The Knicknackery Issue Six | Page 16

16

Open House

Victoria Nordlund

My mother is in my house. She has

auburn hair. It is no longer white. She

is not in a wheelchair. She is not ash

in the green urn in the curio cabinet.

We are in a kitchen I do not recognize.

The walls are brown. I am barefoot

on a buckling linoleum floor.

There are no blinds or tables or chairs.

She stirs oatmeal around and around

on a coal stove. There are frying pans of fat.

Her hands are working again-- not stiff

with arthritis or Rigor mortis.

She is smiling, I am not.

I don’t know what time it is. I can’t find

my phone, or my keys, or a spoon,

or anyone still alive who loves me.

I decide it doesn’t matter.

I am tired of waiting for everything

to be ready. I drink wine now

from the faucet; maybe it is blood.

I hear a distant applause of mouse traps

in the basement. I don't remember setting

them. I want to pretend the rodents are not down

there, or up here defecating in my drawers.

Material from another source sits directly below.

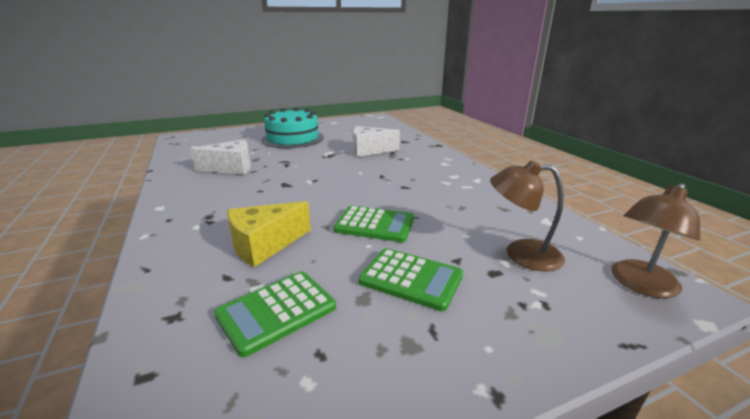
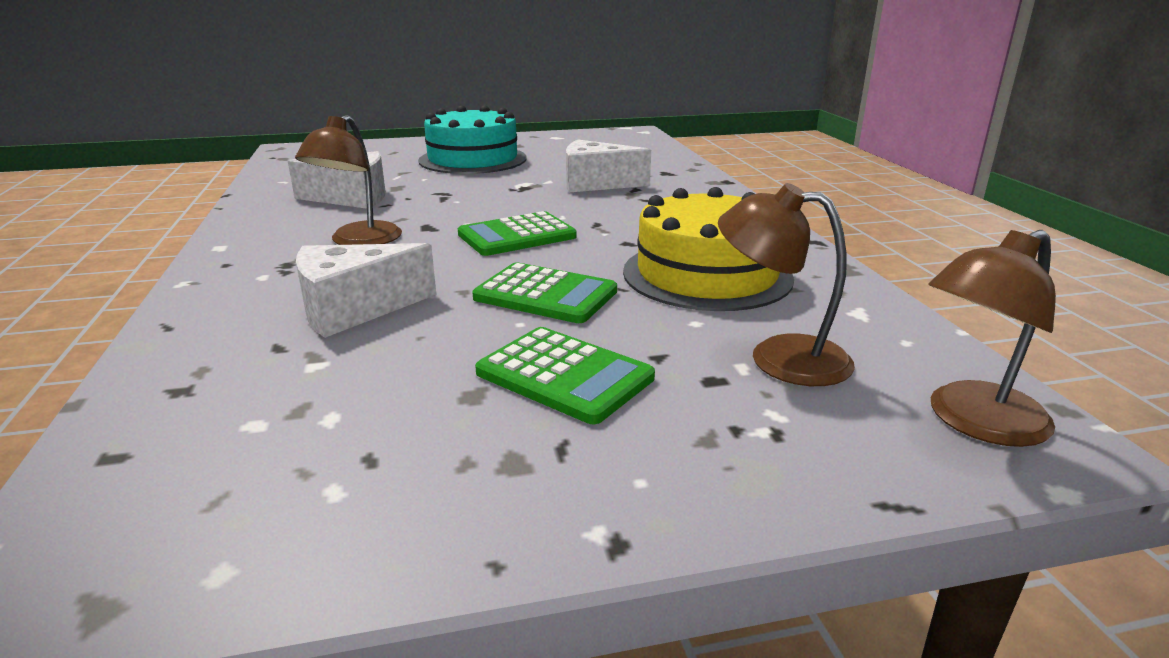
camera: 10 degrees right, 0 degrees up
green calculator [214,272,336,357] -> green calculator moved to [458,211,577,256]
yellow cheese [227,201,311,267] -> white cheese [296,243,437,338]
none -> brown lamp [295,115,402,245]
none -> yellow cake [623,187,794,311]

The cellar door is sealed to keep the flesh

flies out. It is now a wall with a mirror. She

applies her Lancome lipstick and liquid liner.

This place needs some sprucing.

We are in the entryway sorting

through socks. I can’t find any matches.

It is raining. There are books and bones

and soggy boxes stacked to the ceiling.

I forget what is inside.

She climbs familiar stairs with me. Clutches

her black pocket book and flip phone.

I wonder how it is still charged.

I have never seen some of these rooms.

My mom is touring my mind and I will it

to be remodeled and beautiful---but nothing

has changed: The beds are unmade;

the toilets are unflushed; the holes are even

larger in the carpets that have been fading

here since 1983. And I’ve tried to turn off

every light to hide the mess I know

she sees. It is 3:00 AM and I am not sure

if I am awake. I think she is still in a cluttered

corner of my bedroom gathering scraps

of paper and tape to wrap my present.